INSTRUCTIONS FOR THE TASK >> Each entry below should be restated word for word, without any picture it contains.

MATERIAL SHOWN >>
=====
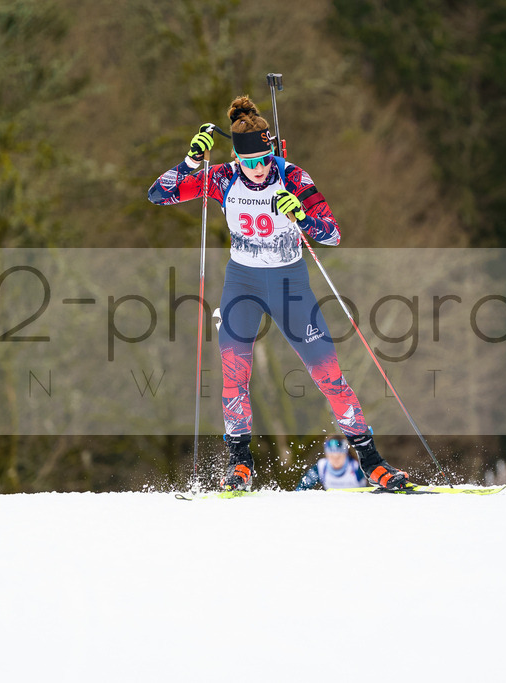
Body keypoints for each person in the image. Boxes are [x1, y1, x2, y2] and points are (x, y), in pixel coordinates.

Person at [148, 95, 409, 492]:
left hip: (290, 285)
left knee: (328, 375)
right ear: (237, 159)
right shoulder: (222, 177)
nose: (258, 169)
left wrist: (302, 215)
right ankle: (239, 464)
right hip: (243, 284)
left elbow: (332, 234)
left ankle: (371, 461)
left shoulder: (292, 177)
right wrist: (190, 163)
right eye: (249, 163)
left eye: (264, 159)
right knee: (234, 374)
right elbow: (158, 194)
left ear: (272, 152)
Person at [295, 436, 368, 491]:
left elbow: (371, 485)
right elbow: (301, 487)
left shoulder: (356, 466)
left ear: (346, 454)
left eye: (339, 456)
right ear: (327, 455)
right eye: (331, 456)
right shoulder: (321, 467)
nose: (335, 459)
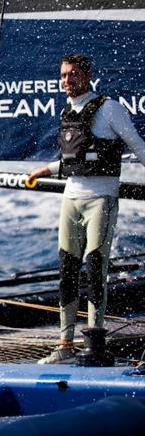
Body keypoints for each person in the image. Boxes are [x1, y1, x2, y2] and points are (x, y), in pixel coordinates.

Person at [28, 53, 145, 364]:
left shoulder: (109, 108)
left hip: (100, 200)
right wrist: (46, 170)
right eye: (64, 75)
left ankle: (94, 342)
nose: (68, 80)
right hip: (71, 199)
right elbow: (74, 157)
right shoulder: (68, 110)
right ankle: (65, 344)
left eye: (74, 74)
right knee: (67, 270)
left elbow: (137, 145)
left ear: (88, 75)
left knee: (95, 269)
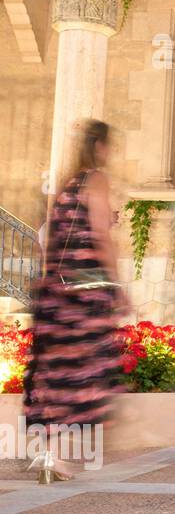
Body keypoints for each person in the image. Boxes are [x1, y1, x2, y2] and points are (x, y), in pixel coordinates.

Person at [24, 120, 123, 482]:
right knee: (87, 371)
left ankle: (50, 455)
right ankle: (62, 453)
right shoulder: (96, 179)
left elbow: (51, 233)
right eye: (110, 146)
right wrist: (118, 283)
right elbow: (99, 235)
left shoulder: (68, 183)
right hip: (83, 291)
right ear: (100, 147)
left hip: (55, 292)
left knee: (54, 373)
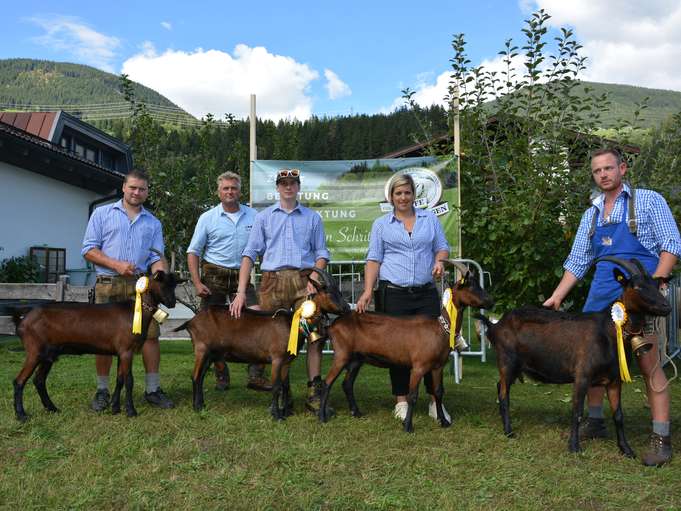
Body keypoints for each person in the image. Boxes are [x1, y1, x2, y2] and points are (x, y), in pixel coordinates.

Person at [544, 148, 681, 466]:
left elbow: (671, 243)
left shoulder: (647, 200)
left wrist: (657, 282)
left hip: (638, 300)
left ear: (623, 168)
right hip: (601, 299)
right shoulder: (590, 214)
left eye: (608, 168)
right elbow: (578, 262)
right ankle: (595, 421)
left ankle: (661, 437)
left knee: (649, 364)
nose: (603, 174)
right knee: (590, 363)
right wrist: (557, 297)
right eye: (597, 171)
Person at [229, 168, 331, 413]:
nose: (288, 187)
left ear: (298, 187)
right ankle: (281, 392)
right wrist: (241, 292)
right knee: (273, 339)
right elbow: (249, 254)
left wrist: (314, 278)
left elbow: (321, 254)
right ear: (277, 187)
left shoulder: (312, 217)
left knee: (314, 333)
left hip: (303, 282)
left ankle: (313, 392)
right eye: (283, 183)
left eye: (292, 183)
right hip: (272, 282)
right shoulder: (263, 217)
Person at [355, 173, 451, 422]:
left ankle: (434, 401)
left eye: (407, 192)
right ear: (391, 197)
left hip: (425, 294)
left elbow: (442, 246)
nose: (403, 197)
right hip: (394, 294)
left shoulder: (429, 220)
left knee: (432, 349)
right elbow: (374, 259)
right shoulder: (381, 225)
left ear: (414, 195)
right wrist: (367, 291)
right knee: (396, 351)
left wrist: (440, 261)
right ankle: (401, 401)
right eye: (398, 193)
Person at [82, 169, 174, 411]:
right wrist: (116, 264)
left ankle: (153, 390)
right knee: (103, 340)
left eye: (142, 189)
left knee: (150, 336)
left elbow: (156, 257)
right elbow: (89, 250)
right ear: (123, 187)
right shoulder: (101, 214)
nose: (137, 192)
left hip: (141, 288)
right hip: (108, 283)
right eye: (133, 187)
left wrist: (159, 273)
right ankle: (102, 391)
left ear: (147, 192)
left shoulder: (153, 222)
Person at [186, 171, 270, 392]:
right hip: (214, 275)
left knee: (258, 317)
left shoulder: (255, 216)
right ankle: (221, 373)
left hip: (241, 277)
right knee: (211, 328)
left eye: (233, 188)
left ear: (240, 191)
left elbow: (262, 249)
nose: (230, 192)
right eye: (226, 188)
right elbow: (193, 252)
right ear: (218, 191)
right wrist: (196, 282)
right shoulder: (207, 218)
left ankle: (256, 375)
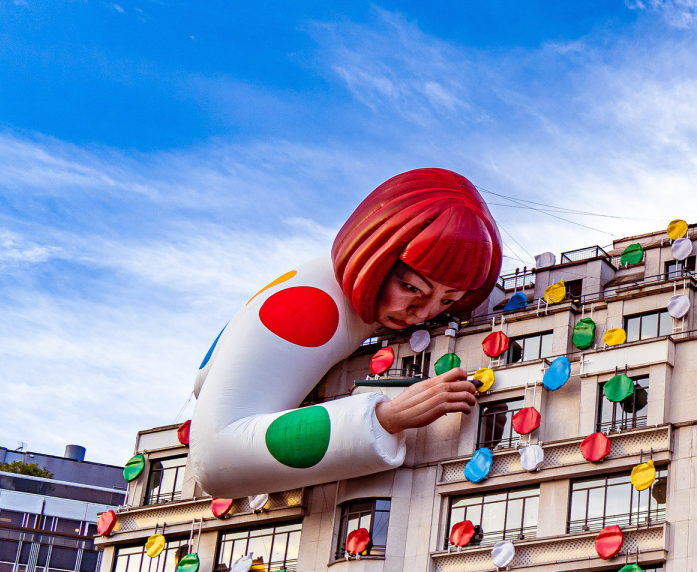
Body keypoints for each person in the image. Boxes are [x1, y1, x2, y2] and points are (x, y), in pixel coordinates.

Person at [187, 168, 502, 500]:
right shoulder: (309, 311)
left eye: (447, 300)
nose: (423, 313)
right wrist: (386, 417)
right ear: (376, 258)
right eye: (411, 288)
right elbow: (213, 455)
=====
SOLUTION TO THIS EXERCISE >>
Body keypoints for each person in the image. Boxes are [x1, y1, x2, y2] and points are (x, y), in pixel coordinates.

Person at [148, 95, 409, 492]:
left hip: (290, 285)
left knee: (328, 375)
right ear: (237, 159)
right shoulder: (222, 177)
nose: (258, 169)
left wrist: (302, 215)
right ankle: (239, 464)
right hip: (243, 284)
left elbow: (332, 234)
left ankle: (371, 461)
left shoulder: (292, 177)
right wrist: (190, 163)
right eye: (249, 163)
left eye: (264, 159)
right knee: (234, 374)
right elbow: (158, 194)
left ear: (272, 152)
Person at [295, 436, 368, 491]:
left elbow: (371, 485)
right elbow: (301, 487)
left shoulder: (356, 466)
left ear: (346, 454)
left eye: (339, 456)
right ear: (327, 455)
right eye: (331, 456)
right shoulder: (321, 467)
nose: (335, 459)
Body keypoints for each person in the image. Boxes are [x1, y1, x2, y2] and points are (x, y), in pixel coordinates.

Person at [28, 53, 145, 364]:
left shoulder: (109, 108)
left hip: (100, 200)
right wrist: (46, 170)
right eye: (64, 75)
left ankle: (94, 342)
nose: (68, 80)
right hip: (71, 199)
right elbow: (74, 157)
right shoulder: (68, 110)
right ankle: (65, 344)
left eye: (74, 74)
right knee: (67, 270)
left elbow: (137, 145)
left ear: (88, 75)
left knee: (95, 269)
Body keypoints for each person in the image. Boxes are [x1, y1, x2, y2] and points are (x, y), in pixel coordinates.

Person at [24, 120, 123, 482]:
right knee: (87, 371)
left ankle: (50, 455)
right ankle: (62, 453)
right shoulder: (96, 179)
left elbow: (51, 233)
right eye: (110, 146)
right wrist: (118, 283)
right elbow: (99, 235)
left shoulder: (68, 183)
right hip: (83, 291)
right ear: (100, 147)
left hip: (55, 292)
left knee: (54, 373)
Body keypoints for each person in the image. Boxes are [x1, y1, x2, y2] and points are (x, y), in pixel coordinates.

Person at [544, 148, 681, 466]:
left elbow: (671, 243)
left shoulder: (647, 200)
left wrist: (657, 282)
left hip: (638, 300)
left ear: (623, 168)
right hip: (601, 299)
right shoulder: (590, 214)
left eye: (608, 168)
right elbow: (578, 262)
right ankle: (595, 421)
left ankle: (661, 437)
left knee: (649, 364)
nose: (603, 174)
right knee: (590, 363)
right wrist: (557, 297)
right eye: (597, 171)
Person at [229, 168, 331, 413]:
nose: (288, 187)
left ear: (298, 187)
right ankle: (281, 392)
right wrist: (241, 292)
right knee: (273, 339)
right elbow: (249, 254)
left wrist: (314, 278)
left elbow: (321, 254)
right ear: (277, 187)
left shoulder: (312, 217)
left knee: (314, 333)
left hip: (303, 282)
left ankle: (313, 392)
right eye: (283, 183)
left eye: (292, 183)
right hip: (272, 282)
right shoulder: (263, 217)
Person at [355, 173, 451, 422]:
left ankle: (434, 401)
left eye: (407, 192)
right ear: (391, 197)
left hip: (425, 294)
left elbow: (442, 246)
nose: (403, 197)
right hip: (394, 294)
left shoulder: (429, 220)
left knee: (432, 349)
right elbow: (374, 259)
right shoulder: (381, 225)
left ear: (414, 195)
right wrist: (367, 291)
right knee: (396, 351)
left wrist: (440, 261)
right ankle: (401, 401)
right eye: (398, 193)
Person at [82, 169, 174, 411]:
right wrist: (116, 264)
left ankle: (153, 390)
right knee: (103, 340)
left eye: (142, 189)
left knee: (150, 336)
left elbow: (156, 257)
right elbow: (89, 250)
right ear: (123, 187)
right shoulder: (101, 214)
nose: (137, 192)
left hip: (141, 288)
right hip: (108, 283)
right eye: (133, 187)
left wrist: (159, 273)
right ankle: (102, 391)
left ear: (147, 192)
left shoulder: (153, 222)
Person at [186, 171, 270, 392]:
right hip: (214, 275)
left knee: (258, 317)
left shoulder: (255, 216)
right ankle: (221, 373)
left hip: (241, 277)
right knee: (211, 328)
left eye: (233, 188)
left ear: (240, 191)
left elbow: (262, 249)
nose: (230, 192)
right eye: (226, 188)
right elbow: (193, 252)
right ear: (218, 191)
right wrist: (196, 282)
right shoulder: (207, 218)
left ankle: (256, 375)
Body keypoints for each person in the image. Boxes are [x1, y1, x2, y2] and points are (x, y), in pixel coordinates.

Person at [187, 168, 502, 500]:
right shoulder: (309, 311)
left eye: (447, 300)
nose: (423, 313)
right wrist: (386, 417)
right ear: (376, 258)
right eye: (411, 288)
right elbow: (213, 455)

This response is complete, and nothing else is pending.